There are two large contexts in which we may experience Christian life. The first is basically understood in the context of what we may identify as the child (immature) Christian, and the other as the adult (maturing) Christian. The first must precede the second: the second grows from the first. The first relates to the fundamentals (irreducible requirements) for God’s acceptance of the penitent without denying himself in the perfect mercy and love of God. Jesus hints of this status in his remarks to Nicodemus: that persons gaining acceptance with God must be born again. Nicodemus pursues the matter so to understand it, and discovers that Jesus is using the human experience and applying it to the spiritual so to make a point beyond the context of nature to a supernatural one. On this occasion Jesus and Nicodemus are discussing only the lowest common denominator of the Christian experience that admits the person of this faith to enter into the kingdom of God. By the conduct of Nicodemus on the occasion of Christ’s crucifixion we may assume that Nicodemus embraced the concepts of Jesus to personal faith. Nicodemus may have lived out the Christian life in the context of a child (whether early or late in life period, still a child, which is to say genuine in nature, but immature in competence to a sophisticated spiritual life incorporating the fullness of spiritual experience, affirmations, service, modeling, righteousness and the literal formation of the Christian experience as God would have it formed.) The first gains admission to the status of acceptance in terms acceptable to the person of faith. The second takes that status and surrenders to God to apply the plan and the will of God to all that is incorporated in the believer’s life – acceptable to God. This is a significant difference in education, practice, belief, righteousness, culture than that found in the immature Christian.
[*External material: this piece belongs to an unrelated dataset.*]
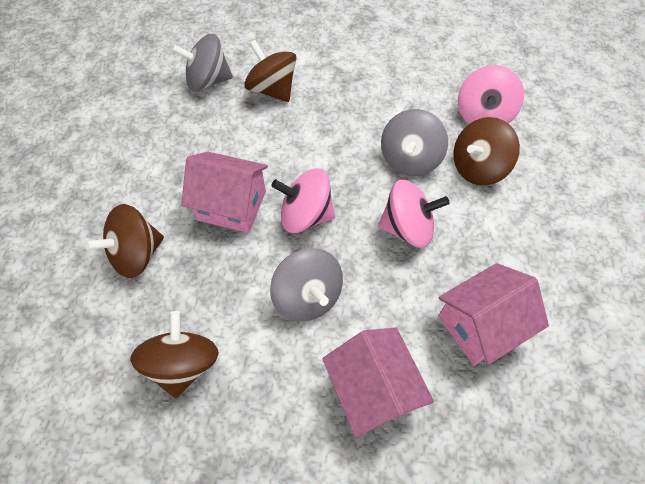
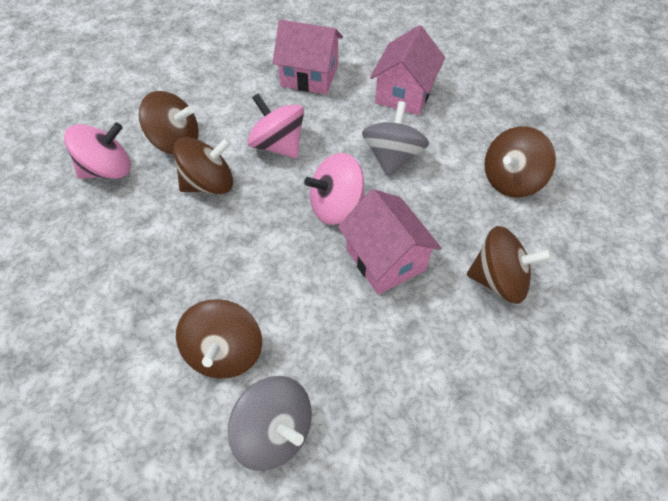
camera: 135 degrees left, 5 degrees down
(305, 215) = (336, 206): pink spinning top -> pink spinning top turned 105 degrees clockwise
(409, 159) = (209, 184): grey spinning top -> brown spinning top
This context is dependent upon the work of the Holy Spirit in a mutual development of the Christian for effectiveness in service for God, in the applications (righteousness) of the character of God, in the decline of some demands of humanity, in the move into the affirmations of God, and in personal factors (moral) related to the righteous individual and God. Righteousness addresses character and forms self.
Nearly all denominations of the Christian faith have something to say about the work of the Holy Spirit in the lives of the members, and the life of the church as a representative of the God-head in human experience. Some denominations and churches seem not to give much attention to making personal the work of the Holy Spirit in the lives of believers. The Holy Spirit is recognized, referred to from time to time, but many churches and their members shy away from personalizing the Holy Spirit to individual experience. This is partly due to fear of extremism, to the follies of ignorance, and to preoccupation with understanding the initial experience which, in itself, invites considerable debate, evasion, misapplication and mystery. If the basic experience requires extensive effort (perhaps treated casually) there may not be much left to cast the mature experience. The redemptive experience requires the work of the Holy Spirit in the life of the convert, but the Holy Spirit needs, as Christ does, the invitation to manage the life of the person interested in the mature Christian life context. There is a difference between those who become Christians simply to protect their ultimate destiny related to immortality, and those Christians who become Christ’s disciples seeking not only to be disciples in the Apostolic meaning, but to become Christ-like in living, suffering and dying in the meaning of God to his children in the context of heaven and nature.
Many books have been written about Christian maturation. Various words have been used to identify it as the: Deeper Life, Sanctification, Pentecostal Experience, Baptism of the Holy Spirit. (The belief in the evidence of tongues identifying the initiation of the experience has continued, including both Catholic and Protestant groupings. The differences among Christians acknowledging the work of the Holy Spirit in the life of maturing Christian is often related to human signs.) Like much of life, it is unnecessary to dictate to God in what way, in what place, in what detail, he will do his work in the lives of Christians with a range of acceptable patterns of achieving his purpose. Christian concern, if we have the will and faith, is to be living proof of the presence of the Holy Spirit in our lives – further up and deeper in.